China is disappointed that Biden's White House did not scrap Trump's trade barriers. Xi's government has been shocked to see Biden tighten the screws on Chinese financial companies. Angry, too, that Biden is offering safe haven to Hong Kong residents amid China's crackdown on the city.
But Xi knows well that Yellen is skeptical about perpetuating a trade war that hurts U.S. interests. When Trump left office in January, U.S.-China trade deficits were bigger than in 2016. The costs via higher import prices and multibillion-dollar bailouts to farmers were only trumped by the loss of global soft power.
Yellen's discussions with Vice Premier Liu He, China's top economic official, would be the first step toward Biden softening the edges of trade relations. It also is a first move toward the two biggest economies finding common ground on climate change, cybersecurity, North Korea, Iran and even modest trade coordination.
Yet one of Yellen's most important queries will be what, oh what, is happening with Chinese tech policy?
For nine months now, Xi has been pushing China's top tech billionaires off the road. It started last November with Alibaba Group Holding founder Jack Ma. The same week Biden defeated Trump at the polls, Xi was wrecking China's capitalist reputation. Beijing killed a planned $37 billion initial public offering by Ma's Ant Group, which would have been history's biggest.
More recently, Xi's regulators ruined the post-IPO euphoria that Didi Global was enjoying in New York, where it listed. Next, Xi's dragnet ensnared China's $100 billion private education sector.
If you think Yellen is confused about all this, imagine the man who arguably made Ma: SoftBank billionaire Masayoshi Son. In 2000, Ma was an unknown English teacher in Hangzhou. Son bet $20 million on Ma, a gamble that was worth $50 billion by the time Alibaba went public in 2014.
Now Son, a man who bet big on Xi's China, is calling a timeout. As of late July, 23% of Son's $100 billion Vision Fund was invested in Chinese companies. By the end of this year, who knows? This is a moment when the interests of Washington policymakers and the most influential venture capitalist a world away are tightly intertwined.

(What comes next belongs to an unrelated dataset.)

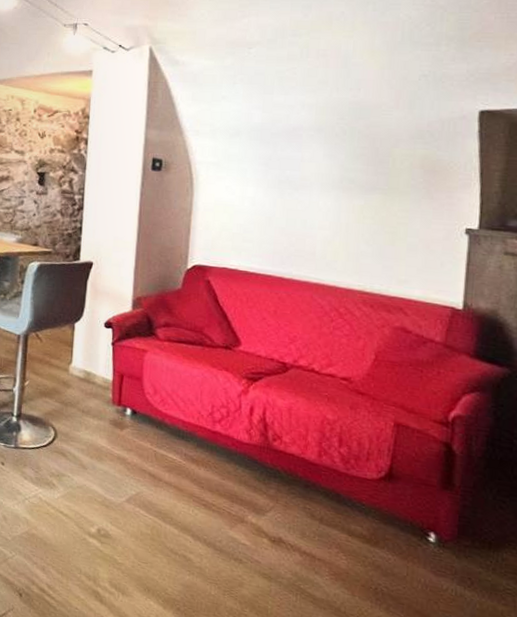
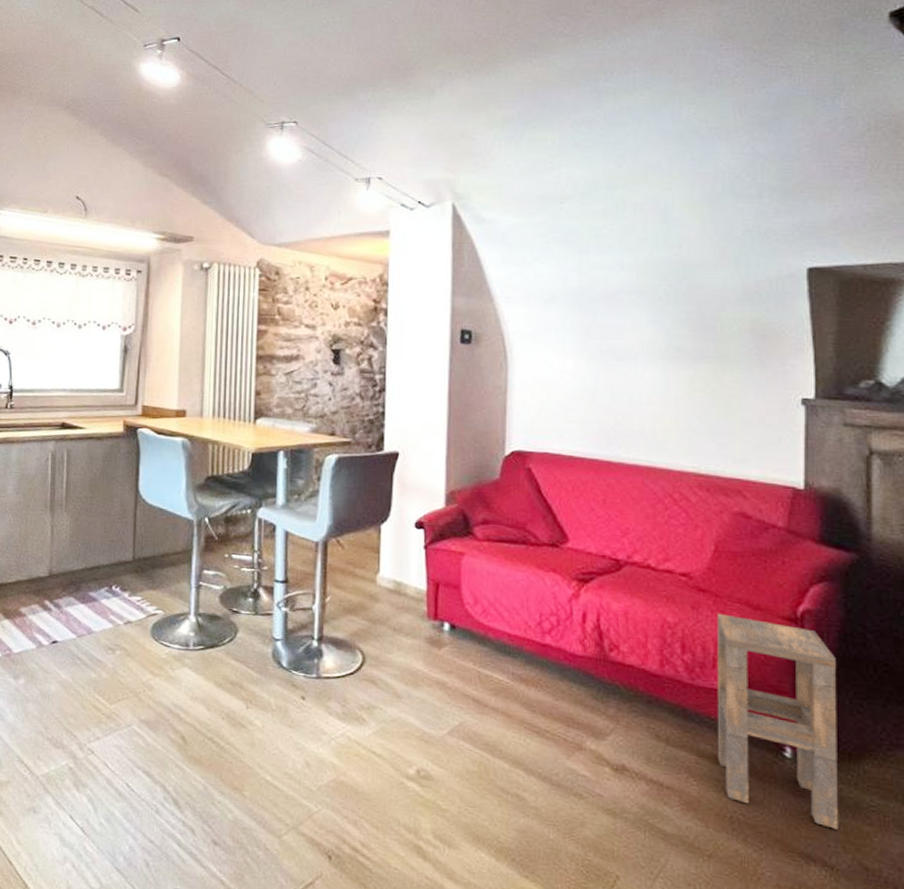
side table: none [367,414,483,607] -> present [716,613,839,830]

But there is far more at stake. Xi's tech crackdown is emblematic of the new economic model he is creating, for better or worse, in real time. It is unclear if it has a place for the U.S., Japan and Europe. Xi's strategy, it appears, is to wall off Asia's biggest economy from all outside leverage.
Might Xi force Chinese companies trading in New York to delist? Will multinational companies be subjected to regulatory crackdowns, taxes or new data requirements? Might Beijing stop buying U.S. Treasury securities, keeping state wealth at home? Perhaps Yellen can find out. Even better, perhaps she can talk Xi's team out of it.
Xi's increasingly harsh interventions in the private economy risk wiping trillions of dollars off global share prices. This could do more than just impede foreign investment -- it could slam Chinese growth for years to come. That would cost Xi's economy the clout he spent nearly nine years purporting to build. Increasing state control and opacity is incompatible with crafting a system that produces tech unicorns that harness global demand.
If the global economy were a zero-sum game, Xi's sabotaging China's boldest innovators might cheer Washington and have Silicon Valley popping Champagne corks. But Yellen knows better. She now has a chance at a reboot. The global community has much to riding on her rolling with the punches.